Оба сидели у корзин и тихо разговаривали. Наступил обыденный перерыв. Торговцы, укрывшись в тени своих огромных зонтиков, не спеша завтракали.
— …Еврейское царство, — продолжал Даниэль, устремив взор к далекому горизонту и указывая пальцем. — Когда мы будем у себя, Нахман…
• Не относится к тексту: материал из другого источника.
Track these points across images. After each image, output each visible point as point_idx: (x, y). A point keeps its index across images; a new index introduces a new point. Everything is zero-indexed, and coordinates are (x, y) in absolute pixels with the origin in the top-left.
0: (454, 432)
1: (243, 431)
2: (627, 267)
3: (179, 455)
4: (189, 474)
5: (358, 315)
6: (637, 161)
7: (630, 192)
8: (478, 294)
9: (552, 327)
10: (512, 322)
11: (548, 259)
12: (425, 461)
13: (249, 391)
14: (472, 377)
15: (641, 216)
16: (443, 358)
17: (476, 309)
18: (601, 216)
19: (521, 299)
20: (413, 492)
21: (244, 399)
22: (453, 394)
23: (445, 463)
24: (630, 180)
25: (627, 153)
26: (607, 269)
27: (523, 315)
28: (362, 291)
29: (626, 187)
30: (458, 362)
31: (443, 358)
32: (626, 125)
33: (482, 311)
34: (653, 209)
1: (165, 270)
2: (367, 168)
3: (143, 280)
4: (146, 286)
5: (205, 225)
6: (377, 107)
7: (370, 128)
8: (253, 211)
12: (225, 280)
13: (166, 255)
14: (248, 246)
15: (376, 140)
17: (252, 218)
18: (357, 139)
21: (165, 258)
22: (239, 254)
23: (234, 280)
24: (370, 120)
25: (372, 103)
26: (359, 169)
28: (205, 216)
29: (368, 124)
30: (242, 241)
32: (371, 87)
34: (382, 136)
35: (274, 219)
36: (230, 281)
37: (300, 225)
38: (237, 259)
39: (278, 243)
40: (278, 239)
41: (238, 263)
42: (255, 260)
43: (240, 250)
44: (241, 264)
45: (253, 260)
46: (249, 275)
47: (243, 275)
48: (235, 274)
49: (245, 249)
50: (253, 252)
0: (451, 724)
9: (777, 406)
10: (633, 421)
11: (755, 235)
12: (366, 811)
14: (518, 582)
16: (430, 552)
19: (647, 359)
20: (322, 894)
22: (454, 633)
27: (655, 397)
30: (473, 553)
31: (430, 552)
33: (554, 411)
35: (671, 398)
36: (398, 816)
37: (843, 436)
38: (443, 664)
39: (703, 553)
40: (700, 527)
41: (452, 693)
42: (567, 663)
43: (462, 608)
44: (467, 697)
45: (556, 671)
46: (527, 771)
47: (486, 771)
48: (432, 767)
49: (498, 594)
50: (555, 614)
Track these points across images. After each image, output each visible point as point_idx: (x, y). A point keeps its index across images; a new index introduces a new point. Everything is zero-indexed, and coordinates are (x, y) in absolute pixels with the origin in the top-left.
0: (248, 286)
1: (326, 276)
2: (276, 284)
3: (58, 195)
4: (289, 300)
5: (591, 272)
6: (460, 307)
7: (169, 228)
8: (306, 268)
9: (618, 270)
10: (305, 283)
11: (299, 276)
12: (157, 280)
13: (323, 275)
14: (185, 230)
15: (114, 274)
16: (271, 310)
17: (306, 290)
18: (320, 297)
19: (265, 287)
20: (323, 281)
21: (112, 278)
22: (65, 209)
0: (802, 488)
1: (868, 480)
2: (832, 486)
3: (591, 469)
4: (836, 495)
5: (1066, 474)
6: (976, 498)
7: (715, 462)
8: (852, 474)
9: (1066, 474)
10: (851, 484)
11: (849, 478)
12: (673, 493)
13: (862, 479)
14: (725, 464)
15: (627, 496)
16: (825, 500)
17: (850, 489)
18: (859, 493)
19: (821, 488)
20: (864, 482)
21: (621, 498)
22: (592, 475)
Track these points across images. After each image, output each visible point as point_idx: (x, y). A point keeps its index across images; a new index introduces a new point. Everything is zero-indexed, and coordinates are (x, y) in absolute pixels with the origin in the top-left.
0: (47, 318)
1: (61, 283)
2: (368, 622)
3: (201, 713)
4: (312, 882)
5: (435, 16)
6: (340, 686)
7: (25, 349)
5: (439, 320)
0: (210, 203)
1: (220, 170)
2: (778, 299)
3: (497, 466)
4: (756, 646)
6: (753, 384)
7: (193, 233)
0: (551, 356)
Он мигнул глазом, будто знал, как это сделать, и Нахман, меланхолически глядя на него, монотонно повторил:
— Когда мы будем у себя…
— Видите ли, Нахман, — произнес Даниэль, обеспокоенный недоверием товарища, — я человек простой, совсем простой человек, пустячок, но я не скажу: не верю. Такого человека, как я, — посмотрите на меня хорошенько, — если бы он сказал: не верю, мало было бы убить. Верь! Положи голову под крыло, как птица, и верь! Что нам осталось, кроме веры? У нас был один Моисей… Мы оба, Нахман, не сильны в истории, но о Моисее слыхали. Вот он вывел нас из Египта. Что значит нас? Кого нас, что нас? Нас тогда не было.
— Я вас не понимаю, Даниэль, — выговорил Нахман, глядя на него во все глаза.
— Так, — добродушно рассмеялся Даниэль, — но об этом нельзя ясно говорить. Тут все в угадывании. Здесь, Нахман, душа работает. Послушайте наших, других… Иногда мне кажется, что я скорее понял бы француза, турка, чем их. Но я, Нахман, угадываю. Я понюхаю, и в голове как будто солнце загорается. Это трогает сердце, что-то дрожит в вас, и слезы подступают к горлу…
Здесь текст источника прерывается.